* EXERCISE MATERIAL *
______

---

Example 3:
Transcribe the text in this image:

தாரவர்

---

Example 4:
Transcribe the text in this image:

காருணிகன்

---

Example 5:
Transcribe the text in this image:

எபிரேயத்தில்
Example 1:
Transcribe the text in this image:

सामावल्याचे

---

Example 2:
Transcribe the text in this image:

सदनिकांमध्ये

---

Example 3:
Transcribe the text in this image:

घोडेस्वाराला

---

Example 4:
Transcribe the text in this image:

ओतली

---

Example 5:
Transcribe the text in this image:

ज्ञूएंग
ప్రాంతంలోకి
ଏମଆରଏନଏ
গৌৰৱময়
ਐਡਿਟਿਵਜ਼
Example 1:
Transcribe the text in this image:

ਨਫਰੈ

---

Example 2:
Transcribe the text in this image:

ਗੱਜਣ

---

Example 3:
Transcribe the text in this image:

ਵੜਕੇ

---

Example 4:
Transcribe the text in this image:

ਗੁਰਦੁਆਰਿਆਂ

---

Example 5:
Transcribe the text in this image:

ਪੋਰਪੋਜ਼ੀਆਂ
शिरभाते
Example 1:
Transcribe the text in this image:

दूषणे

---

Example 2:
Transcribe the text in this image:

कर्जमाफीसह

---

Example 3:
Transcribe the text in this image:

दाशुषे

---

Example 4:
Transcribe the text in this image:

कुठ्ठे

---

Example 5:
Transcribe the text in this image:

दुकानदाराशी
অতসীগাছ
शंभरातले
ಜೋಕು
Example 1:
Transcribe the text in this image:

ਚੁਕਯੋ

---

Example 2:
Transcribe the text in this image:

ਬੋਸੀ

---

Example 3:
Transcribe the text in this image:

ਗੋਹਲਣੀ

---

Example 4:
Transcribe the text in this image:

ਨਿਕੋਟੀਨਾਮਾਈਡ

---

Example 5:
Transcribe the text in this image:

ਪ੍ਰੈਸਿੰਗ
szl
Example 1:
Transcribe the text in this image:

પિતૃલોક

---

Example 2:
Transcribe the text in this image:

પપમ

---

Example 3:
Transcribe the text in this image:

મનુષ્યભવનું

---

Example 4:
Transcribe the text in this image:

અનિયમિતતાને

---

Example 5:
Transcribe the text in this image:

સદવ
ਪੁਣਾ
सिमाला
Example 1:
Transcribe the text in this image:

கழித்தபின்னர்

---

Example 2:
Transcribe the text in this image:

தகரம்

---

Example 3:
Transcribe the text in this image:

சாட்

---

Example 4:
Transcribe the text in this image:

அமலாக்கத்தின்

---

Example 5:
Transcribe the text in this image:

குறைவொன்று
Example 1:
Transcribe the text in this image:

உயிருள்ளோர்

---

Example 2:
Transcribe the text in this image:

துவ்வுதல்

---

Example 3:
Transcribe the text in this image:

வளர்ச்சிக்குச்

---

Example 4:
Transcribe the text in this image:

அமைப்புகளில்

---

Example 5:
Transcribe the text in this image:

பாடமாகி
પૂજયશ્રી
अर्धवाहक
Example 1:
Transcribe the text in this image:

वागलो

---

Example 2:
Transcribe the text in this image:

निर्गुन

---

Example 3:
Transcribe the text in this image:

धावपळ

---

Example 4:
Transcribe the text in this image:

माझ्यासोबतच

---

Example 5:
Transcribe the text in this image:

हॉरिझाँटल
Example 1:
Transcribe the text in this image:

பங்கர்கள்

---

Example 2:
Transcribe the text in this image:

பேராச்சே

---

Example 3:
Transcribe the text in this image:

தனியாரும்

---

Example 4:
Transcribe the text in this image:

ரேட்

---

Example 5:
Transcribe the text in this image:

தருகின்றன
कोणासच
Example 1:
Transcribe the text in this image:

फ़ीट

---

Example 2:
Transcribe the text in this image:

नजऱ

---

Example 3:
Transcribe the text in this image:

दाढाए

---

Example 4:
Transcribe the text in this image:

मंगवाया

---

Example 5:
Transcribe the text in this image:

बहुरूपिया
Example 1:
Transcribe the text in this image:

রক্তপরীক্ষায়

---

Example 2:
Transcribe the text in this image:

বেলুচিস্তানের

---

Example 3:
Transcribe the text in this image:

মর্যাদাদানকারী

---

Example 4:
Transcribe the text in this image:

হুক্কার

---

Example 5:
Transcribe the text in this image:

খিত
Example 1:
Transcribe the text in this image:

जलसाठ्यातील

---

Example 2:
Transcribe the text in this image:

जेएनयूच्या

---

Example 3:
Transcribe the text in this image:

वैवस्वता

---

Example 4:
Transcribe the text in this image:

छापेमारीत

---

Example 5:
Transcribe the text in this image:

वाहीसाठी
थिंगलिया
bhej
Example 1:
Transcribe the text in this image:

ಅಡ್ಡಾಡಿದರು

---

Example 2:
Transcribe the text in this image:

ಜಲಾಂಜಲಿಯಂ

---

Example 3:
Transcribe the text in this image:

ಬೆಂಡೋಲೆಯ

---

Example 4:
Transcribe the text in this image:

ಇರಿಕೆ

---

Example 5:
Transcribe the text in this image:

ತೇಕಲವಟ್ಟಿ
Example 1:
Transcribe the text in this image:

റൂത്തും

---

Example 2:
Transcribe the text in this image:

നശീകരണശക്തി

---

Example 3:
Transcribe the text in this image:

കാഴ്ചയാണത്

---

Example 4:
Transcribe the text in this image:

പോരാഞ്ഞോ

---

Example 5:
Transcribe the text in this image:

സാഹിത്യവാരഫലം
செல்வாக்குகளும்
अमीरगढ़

______

* EXERCISE DESCRIPTION *
A verbatim copy of all the entries is the expected result.

* SOLVED PROBLEM *
---

Example 3:
Transcribe the text in this image:

தாரவர்

---

Example 4:
Transcribe the text in this image:

காருணிகன்

---

Example 5:
Transcribe the text in this image:

எபிரேயத்தில்
Example 1:
Transcribe the text in this image:

सामावल्याचे

---

Example 2:
Transcribe the text in this image:

सदनिकांमध्ये

---

Example 3:
Transcribe the text in this image:

घोडेस्वाराला

---

Example 4:
Transcribe the text in this image:

ओतली

---

Example 5:
Transcribe the text in this image:

ज्ञूएंग
ప్రాంతంలోకి
ଏମଆରଏନଏ
গৌৰৱময়
ਐਡਿਟਿਵਜ਼
Example 1:
Transcribe the text in this image:

ਨਫਰੈ

---

Example 2:
Transcribe the text in this image:

ਗੱਜਣ

---

Example 3:
Transcribe the text in this image:

ਵੜਕੇ

---

Example 4:
Transcribe the text in this image:

ਗੁਰਦੁਆਰਿਆਂ

---

Example 5:
Transcribe the text in this image:

ਪੋਰਪੋਜ਼ੀਆਂ
शिरभाते
Example 1:
Transcribe the text in this image:

दूषणे

---

Example 2:
Transcribe the text in this image:

कर्जमाफीसह

---

Example 3:
Transcribe the text in this image:

दाशुषे

---

Example 4:
Transcribe the text in this image:

कुठ्ठे

---

Example 5:
Transcribe the text in this image:

दुकानदाराशी
অতসীগাছ
शंभरातले
ಜೋಕು
Example 1:
Transcribe the text in this image:

ਚੁਕਯੋ

---

Example 2:
Transcribe the text in this image:

ਬੋਸੀ

---

Example 3:
Transcribe the text in this image:

ਗੋਹਲਣੀ

---

Example 4:
Transcribe the text in this image:

ਨਿਕੋਟੀਨਾਮਾਈਡ

---

Example 5:
Transcribe the text in this image:

ਪ੍ਰੈਸਿੰਗ
szl
Example 1:
Transcribe the text in this image:

પિતૃલોક

---

Example 2:
Transcribe the text in this image:

પપમ

---

Example 3:
Transcribe the text in this image:

મનુષ્યભવનું

---

Example 4:
Transcribe the text in this image:

અનિયમિતતાને

---

Example 5:
Transcribe the text in this image:

સદવ
ਪੁਣਾ
सिमाला
Example 1:
Transcribe the text in this image:

கழித்தபின்னர்

---

Example 2:
Transcribe the text in this image:

தகரம்

---

Example 3:
Transcribe the text in this image:

சாட்

---

Example 4:
Transcribe the text in this image:

அமலாக்கத்தின்

---

Example 5:
Transcribe the text in this image:

குறைவொன்று
Example 1:
Transcribe the text in this image:

உயிருள்ளோர்

---

Example 2:
Transcribe the text in this image:

துவ்வுதல்

---

Example 3:
Transcribe the text in this image:

வளர்ச்சிக்குச்

---

Example 4:
Transcribe the text in this image:

அமைப்புகளில்

---

Example 5:
Transcribe the text in this image:

பாடமாகி
પૂજયશ્રી
अर्धवाहक
Example 1:
Transcribe the text in this image:

वागलो

---

Example 2:
Transcribe the text in this image:

निर्गुन

---

Example 3:
Transcribe the text in this image:

धावपळ

---

Example 4:
Transcribe the text in this image:

माझ्यासोबतच

---

Example 5:
Transcribe the text in this image:

हॉरिझाँटल
Example 1:
Transcribe the text in this image:

பங்கர்கள்

---

Example 2:
Transcribe the text in this image:

பேராச்சே

---

Example 3:
Transcribe the text in this image:

தனியாரும்

---

Example 4:
Transcribe the text in this image:

ரேட்

---

Example 5:
Transcribe the text in this image:

தருகின்றன
कोणासच
Example 1:
Transcribe the text in this image:

फ़ीट

---

Example 2:
Transcribe the text in this image:

नजऱ

---

Example 3:
Transcribe the text in this image:

दाढाए

---

Example 4:
Transcribe the text in this image:

मंगवाया

---

Example 5:
Transcribe the text in this image:

बहुरूपिया
Example 1:
Transcribe the text in this image:

রক্তপরীক্ষায়

---

Example 2:
Transcribe the text in this image:

বেলুচিস্তানের

---

Example 3:
Transcribe the text in this image:

মর্যাদাদানকারী

---

Example 4:
Transcribe the text in this image:

হুক্কার

---

Example 5:
Transcribe the text in this image:

খিত
Example 1:
Transcribe the text in this image:

जलसाठ्यातील

---

Example 2:
Transcribe the text in this image:

जेएनयूच्या

---

Example 3:
Transcribe the text in this image:

वैवस्वता

---

Example 4:
Transcribe the text in this image:

छापेमारीत

---

Example 5:
Transcribe the text in this image:

वाहीसाठी
थिंगलिया
bhej
Example 1:
Transcribe the text in this image:

ಅಡ್ಡಾಡಿದರು

---

Example 2:
Transcribe the text in this image:

ಜಲಾಂಜಲಿಯಂ

---

Example 3:
Transcribe the text in this image:

ಬೆಂಡೋಲೆಯ

---

Example 4:
Transcribe the text in this image:

ಇರಿಕೆ

---

Example 5:
Transcribe the text in this image:

ತೇಕಲವಟ್ಟಿ
Example 1:
Transcribe the text in this image:

റൂത്തും

---

Example 2:
Transcribe the text in this image:

നശീകരണശക്തി

---

Example 3:
Transcribe the text in this image:

കാഴ്ചയാണത്

---

Example 4:
Transcribe the text in this image:

പോരാഞ്ഞോ

---

Example 5:
Transcribe the text in this image:

സാഹിത്യവാരഫലം
செல்வாக்குகளும்
अमीरगढ़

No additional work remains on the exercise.